_RECORDS TO PROCESS:_
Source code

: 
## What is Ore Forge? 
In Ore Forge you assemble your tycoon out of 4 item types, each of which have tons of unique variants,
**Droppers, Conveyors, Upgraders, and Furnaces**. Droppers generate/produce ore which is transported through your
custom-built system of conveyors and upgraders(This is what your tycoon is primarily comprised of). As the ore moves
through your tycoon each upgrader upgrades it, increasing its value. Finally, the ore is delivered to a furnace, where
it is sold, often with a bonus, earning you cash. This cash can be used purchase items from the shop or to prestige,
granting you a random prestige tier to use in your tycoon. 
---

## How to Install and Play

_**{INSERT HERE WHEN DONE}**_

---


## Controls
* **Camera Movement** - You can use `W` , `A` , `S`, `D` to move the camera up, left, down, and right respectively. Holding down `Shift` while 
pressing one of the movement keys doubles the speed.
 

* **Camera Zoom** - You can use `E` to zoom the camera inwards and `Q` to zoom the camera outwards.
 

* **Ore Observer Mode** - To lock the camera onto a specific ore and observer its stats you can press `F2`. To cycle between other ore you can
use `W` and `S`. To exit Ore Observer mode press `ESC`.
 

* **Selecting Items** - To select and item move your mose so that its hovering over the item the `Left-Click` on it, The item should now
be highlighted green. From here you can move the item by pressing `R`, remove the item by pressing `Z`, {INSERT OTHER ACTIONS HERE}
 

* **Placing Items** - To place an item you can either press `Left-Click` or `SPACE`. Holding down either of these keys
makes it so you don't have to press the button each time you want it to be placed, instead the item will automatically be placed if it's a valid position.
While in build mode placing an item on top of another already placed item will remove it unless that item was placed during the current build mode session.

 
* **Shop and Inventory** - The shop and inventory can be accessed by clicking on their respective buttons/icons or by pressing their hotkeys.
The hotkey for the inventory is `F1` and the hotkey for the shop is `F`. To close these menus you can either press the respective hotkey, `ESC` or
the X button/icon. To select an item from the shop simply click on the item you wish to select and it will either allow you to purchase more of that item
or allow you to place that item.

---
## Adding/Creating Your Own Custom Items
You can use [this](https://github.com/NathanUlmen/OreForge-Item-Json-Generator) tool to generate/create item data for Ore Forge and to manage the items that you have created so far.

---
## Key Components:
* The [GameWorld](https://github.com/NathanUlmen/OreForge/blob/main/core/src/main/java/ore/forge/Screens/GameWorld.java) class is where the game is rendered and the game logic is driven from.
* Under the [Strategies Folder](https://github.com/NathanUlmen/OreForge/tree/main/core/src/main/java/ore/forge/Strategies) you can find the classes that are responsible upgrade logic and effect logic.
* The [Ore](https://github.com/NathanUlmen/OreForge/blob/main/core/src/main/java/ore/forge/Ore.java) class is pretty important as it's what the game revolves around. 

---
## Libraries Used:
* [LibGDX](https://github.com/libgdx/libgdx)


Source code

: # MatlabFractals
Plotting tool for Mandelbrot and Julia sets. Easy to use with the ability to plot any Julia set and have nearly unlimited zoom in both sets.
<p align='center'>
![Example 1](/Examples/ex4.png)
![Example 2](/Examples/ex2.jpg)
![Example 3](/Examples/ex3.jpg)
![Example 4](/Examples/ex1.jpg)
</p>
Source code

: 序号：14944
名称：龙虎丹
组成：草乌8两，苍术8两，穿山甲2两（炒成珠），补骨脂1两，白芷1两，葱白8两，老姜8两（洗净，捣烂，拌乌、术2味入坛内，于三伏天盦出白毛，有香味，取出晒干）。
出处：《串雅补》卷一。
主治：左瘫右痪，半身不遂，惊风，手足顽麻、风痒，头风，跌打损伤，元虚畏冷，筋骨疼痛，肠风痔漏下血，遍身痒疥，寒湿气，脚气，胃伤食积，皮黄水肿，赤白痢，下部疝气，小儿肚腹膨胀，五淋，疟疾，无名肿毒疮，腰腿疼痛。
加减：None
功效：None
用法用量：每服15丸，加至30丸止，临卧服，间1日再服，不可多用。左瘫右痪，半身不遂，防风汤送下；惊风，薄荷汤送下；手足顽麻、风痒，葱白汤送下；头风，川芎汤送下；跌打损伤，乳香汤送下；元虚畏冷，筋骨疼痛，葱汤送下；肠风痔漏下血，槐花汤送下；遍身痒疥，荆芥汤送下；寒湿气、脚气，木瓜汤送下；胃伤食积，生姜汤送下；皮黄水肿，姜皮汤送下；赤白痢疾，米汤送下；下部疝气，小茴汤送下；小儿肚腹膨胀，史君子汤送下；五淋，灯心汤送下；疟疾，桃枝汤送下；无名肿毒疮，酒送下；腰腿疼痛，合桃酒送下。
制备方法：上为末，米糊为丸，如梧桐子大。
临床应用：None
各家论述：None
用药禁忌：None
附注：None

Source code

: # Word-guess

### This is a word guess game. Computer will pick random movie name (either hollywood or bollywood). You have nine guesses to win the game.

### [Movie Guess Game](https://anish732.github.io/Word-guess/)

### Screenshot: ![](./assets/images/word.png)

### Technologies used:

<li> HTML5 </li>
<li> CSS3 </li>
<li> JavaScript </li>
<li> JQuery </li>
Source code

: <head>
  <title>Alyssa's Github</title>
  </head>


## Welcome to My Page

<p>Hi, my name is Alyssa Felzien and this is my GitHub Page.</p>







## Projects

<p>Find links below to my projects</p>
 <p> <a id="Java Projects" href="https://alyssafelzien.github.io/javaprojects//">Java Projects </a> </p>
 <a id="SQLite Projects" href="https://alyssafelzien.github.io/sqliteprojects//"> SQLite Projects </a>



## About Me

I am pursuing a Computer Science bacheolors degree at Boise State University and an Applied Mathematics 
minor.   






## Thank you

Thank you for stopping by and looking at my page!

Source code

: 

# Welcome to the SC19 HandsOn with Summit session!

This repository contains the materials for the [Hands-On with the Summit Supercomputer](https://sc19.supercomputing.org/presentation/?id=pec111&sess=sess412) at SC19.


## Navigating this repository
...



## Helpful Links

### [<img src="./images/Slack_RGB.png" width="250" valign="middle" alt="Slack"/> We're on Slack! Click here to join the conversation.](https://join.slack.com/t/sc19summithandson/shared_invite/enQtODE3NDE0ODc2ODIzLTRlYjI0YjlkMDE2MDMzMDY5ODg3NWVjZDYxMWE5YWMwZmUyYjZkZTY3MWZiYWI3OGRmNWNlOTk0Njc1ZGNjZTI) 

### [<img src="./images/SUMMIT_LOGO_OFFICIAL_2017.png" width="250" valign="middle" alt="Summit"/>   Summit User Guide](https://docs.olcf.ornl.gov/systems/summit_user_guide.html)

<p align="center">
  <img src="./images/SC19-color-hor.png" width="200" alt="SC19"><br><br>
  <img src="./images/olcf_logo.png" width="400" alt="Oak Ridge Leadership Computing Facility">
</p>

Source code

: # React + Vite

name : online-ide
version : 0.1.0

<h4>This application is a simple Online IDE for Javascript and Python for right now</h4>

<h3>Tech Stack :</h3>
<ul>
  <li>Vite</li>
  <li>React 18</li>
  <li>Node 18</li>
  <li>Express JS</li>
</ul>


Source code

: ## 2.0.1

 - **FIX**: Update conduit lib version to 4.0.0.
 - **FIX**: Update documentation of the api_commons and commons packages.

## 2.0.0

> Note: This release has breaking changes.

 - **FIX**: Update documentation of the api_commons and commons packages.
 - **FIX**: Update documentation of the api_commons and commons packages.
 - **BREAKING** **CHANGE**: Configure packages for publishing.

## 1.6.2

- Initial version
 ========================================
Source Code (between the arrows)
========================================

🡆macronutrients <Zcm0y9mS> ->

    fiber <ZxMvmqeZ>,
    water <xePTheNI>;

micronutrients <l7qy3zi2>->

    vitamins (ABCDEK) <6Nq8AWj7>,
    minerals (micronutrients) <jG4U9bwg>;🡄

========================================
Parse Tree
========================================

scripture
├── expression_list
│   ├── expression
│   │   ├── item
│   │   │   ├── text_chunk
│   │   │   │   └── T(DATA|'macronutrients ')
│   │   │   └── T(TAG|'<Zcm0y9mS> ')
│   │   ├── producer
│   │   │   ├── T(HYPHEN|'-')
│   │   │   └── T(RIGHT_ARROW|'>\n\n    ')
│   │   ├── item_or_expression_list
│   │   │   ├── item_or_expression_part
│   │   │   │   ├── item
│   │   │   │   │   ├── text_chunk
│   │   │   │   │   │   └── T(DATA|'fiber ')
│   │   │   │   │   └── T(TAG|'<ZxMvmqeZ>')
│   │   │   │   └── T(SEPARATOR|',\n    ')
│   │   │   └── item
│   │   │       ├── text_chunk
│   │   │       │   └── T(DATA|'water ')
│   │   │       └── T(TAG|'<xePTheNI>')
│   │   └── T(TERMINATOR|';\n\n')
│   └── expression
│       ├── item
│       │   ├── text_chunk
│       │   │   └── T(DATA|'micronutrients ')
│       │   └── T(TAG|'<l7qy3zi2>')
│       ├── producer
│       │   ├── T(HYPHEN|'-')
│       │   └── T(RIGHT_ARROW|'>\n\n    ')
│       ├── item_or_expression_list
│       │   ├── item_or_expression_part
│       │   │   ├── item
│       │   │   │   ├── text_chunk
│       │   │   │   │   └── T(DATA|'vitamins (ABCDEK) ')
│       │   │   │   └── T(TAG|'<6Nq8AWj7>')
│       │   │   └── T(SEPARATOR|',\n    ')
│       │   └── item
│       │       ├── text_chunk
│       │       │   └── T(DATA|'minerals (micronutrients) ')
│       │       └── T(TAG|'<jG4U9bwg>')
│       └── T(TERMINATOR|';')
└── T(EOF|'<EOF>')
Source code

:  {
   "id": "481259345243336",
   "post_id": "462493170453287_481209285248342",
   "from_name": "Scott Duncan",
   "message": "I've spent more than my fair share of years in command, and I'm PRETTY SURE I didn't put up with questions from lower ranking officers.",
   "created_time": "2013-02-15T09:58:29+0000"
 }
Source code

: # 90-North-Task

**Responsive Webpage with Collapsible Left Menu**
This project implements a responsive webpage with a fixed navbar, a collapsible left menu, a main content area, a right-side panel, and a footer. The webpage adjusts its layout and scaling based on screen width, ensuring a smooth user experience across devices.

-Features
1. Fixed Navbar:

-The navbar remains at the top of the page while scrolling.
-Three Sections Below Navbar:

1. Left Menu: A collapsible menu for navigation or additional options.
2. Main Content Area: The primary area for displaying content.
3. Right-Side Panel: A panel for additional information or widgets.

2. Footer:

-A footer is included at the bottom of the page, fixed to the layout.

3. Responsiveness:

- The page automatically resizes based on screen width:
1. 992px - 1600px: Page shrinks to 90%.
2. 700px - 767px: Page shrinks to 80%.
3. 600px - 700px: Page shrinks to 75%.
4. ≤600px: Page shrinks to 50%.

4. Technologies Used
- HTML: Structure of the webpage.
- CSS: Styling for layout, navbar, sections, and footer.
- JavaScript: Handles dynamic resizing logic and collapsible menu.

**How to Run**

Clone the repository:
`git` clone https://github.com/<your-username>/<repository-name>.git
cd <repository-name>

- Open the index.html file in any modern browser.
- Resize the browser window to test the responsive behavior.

_DIRECTIONS:_
If a line in the records above has the word "images", copy it.

_ANSWER BELOW:_
### Screenshot: ![](./assets/images/word.png)
### [<img src="./images/Slack_RGB.png" width="250" valign="middle" alt="Slack"/> We're on Slack! Click here to join the conversation.](https://join.slack.com/t/sc19summithandson/shared_invite/enQtODE3NDE0ODc2ODIzLTRlYjI0YjlkMDE2MDMzMDY5ODg3NWVjZDYxMWE5YWMwZmUyYjZkZTY3MWZiYWI3OGRmNWNlOTk0Njc1ZGNjZTI) 
### [<img src="./images/SUMMIT_LOGO_OFFICIAL_2017.png" width="250" valign="middle" alt="Summit"/>   Summit User Guide](https://docs.olcf.ornl.gov/systems/summit_user_guide.html)
  <img src="./images/SC19-color-hor.png" width="200" alt="SC19"><br><br>
  <img src="./images/olcf_logo.png" width="400" alt="Oak Ridge Leadership Computing Facility">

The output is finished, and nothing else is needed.